Strategic Considerations for Innovators

For companies, research institutions, and start-ups, the SHANTI Act fundamentally changes the calculus for nuclear-related innovation and introduces several strategic considerations that must be carefully addressed. Applicants must conduct an internal assessment of whether their invention serves peaceful purposes or may be deemed sensitive, and this assessment should be documented and supported by technical justification. Prior to any public disclosure, including academic publications, conference presentations, or third-party discussions, the invention must be communicated to the Central Government with a clear articulation of its civilian application and peaceful purpose. Patent specifications should explicitly delineate the peaceful applications of the invention, distinguishing it from potential sensitive uses, and claims should be directed to commercial, medical, or industrial embodiments.

During examination, applicants should be prepared to demonstrate that their invention falls within the permitted category, with technical evidence, comparative analysis, and expert affidavits potentially necessary where borderline issues arise. Despite the liberalization, uncertainties remain as the Act does not define sensitive or national security implications with precision, leaving interpretive discretion with the government and creating potential for divergent assessments across different technologies or examining officers.

Alignment with Global Practices

The SHANTI Act brings India into alignment with major innovation economies including the United States, European Union, Japan, and South Korea, all of which permit patents for civilian nuclear applications while maintaining security restrictions for sensitive technologies. This harmonization is critical for international collaboration, technology transfer, and foreign investment in India’s nuclear sector. For the first time, Indian private companies, start-ups, and research institutions can invest in nuclear research and development with confidence that patent protection is available, commercialize civilian nuclear technologies through licensing and assignment, participate in global nuclear supply chains, attract venture capital and private equity funding for nuclear innovation, and collaborate with international partners on joint research initiatives.

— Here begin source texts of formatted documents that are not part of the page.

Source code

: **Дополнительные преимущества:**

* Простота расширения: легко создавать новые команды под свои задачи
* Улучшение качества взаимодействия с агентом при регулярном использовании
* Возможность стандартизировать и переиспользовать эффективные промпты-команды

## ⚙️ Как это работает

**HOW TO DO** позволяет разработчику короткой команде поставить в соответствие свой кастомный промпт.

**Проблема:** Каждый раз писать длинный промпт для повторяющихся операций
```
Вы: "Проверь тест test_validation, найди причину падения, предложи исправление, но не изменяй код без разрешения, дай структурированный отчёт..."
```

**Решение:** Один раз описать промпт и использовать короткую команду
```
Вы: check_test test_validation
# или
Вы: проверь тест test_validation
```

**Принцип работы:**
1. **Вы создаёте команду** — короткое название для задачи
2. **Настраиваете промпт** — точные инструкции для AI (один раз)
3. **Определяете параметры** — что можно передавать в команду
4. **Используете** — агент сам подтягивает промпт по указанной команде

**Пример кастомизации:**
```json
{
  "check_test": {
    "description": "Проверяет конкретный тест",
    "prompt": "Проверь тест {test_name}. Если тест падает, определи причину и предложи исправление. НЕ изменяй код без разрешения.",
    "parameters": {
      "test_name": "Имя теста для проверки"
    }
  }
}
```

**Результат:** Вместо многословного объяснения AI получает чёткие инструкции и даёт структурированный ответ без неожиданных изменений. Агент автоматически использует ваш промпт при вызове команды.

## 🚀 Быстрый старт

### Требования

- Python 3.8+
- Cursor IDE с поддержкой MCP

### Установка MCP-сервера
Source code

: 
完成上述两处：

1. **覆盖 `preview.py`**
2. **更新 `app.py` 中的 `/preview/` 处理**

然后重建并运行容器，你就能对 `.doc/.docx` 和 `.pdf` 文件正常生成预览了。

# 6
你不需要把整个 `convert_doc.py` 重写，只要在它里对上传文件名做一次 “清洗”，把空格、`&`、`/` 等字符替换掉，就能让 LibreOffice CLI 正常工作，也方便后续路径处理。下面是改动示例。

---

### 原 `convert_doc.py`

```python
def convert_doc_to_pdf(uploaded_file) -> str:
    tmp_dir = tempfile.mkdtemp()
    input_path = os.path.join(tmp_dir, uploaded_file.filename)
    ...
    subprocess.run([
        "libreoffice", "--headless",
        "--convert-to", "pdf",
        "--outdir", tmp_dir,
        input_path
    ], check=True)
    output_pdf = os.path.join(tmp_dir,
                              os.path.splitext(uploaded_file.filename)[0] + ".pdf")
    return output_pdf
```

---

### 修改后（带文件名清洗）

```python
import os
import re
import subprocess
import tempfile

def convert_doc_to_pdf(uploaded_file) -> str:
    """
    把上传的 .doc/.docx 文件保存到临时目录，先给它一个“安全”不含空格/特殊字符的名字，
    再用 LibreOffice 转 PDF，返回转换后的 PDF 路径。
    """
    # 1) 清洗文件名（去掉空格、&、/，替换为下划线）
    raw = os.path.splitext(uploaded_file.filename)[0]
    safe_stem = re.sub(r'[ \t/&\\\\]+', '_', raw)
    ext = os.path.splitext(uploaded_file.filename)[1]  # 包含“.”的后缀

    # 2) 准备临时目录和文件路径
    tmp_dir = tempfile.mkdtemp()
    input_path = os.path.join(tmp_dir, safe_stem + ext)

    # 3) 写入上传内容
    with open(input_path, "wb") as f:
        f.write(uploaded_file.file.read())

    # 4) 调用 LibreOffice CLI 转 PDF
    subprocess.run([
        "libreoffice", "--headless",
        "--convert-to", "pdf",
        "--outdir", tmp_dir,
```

Sectoral Impact and Future Outlook

The impact across specific sectors is profound, as medical device companies can now patent radiation-based diagnostic and therapeutic equipment, fostering domestic manufacturing and reducing import dependence, while clean energy start-ups can protect innovations in small modular reactors, safety systems, and efficiency improvements. Sensors, monitoring systems, and safety equipment for nuclear facilities become patentable, encouraging innovation in workplace and environmental safety, and technologies for nuclear waste processing, storage, and disposal can now be patented, addressing one of the industry’s most pressing challenges.

The SHANTI Act represents a watershed moment in Indian patent law, as by dismantling the six-decade-old absolute prohibition on nuclear patents and replacing it with a nuanced conditional framework, India has signaled its commitment to fostering innovation while safeguarding national security. The amendment transforms nuclear energy from a state-monopoly domain to a collaborative ecosystem involving private enterprise, research institutions, and international partners, and for patent practitioners and innovators, it opens an entirely new frontier of patentable subject matter with significant commercial and strategic potential that will unfold in the years to come as the practical implementation of this framework takes shape.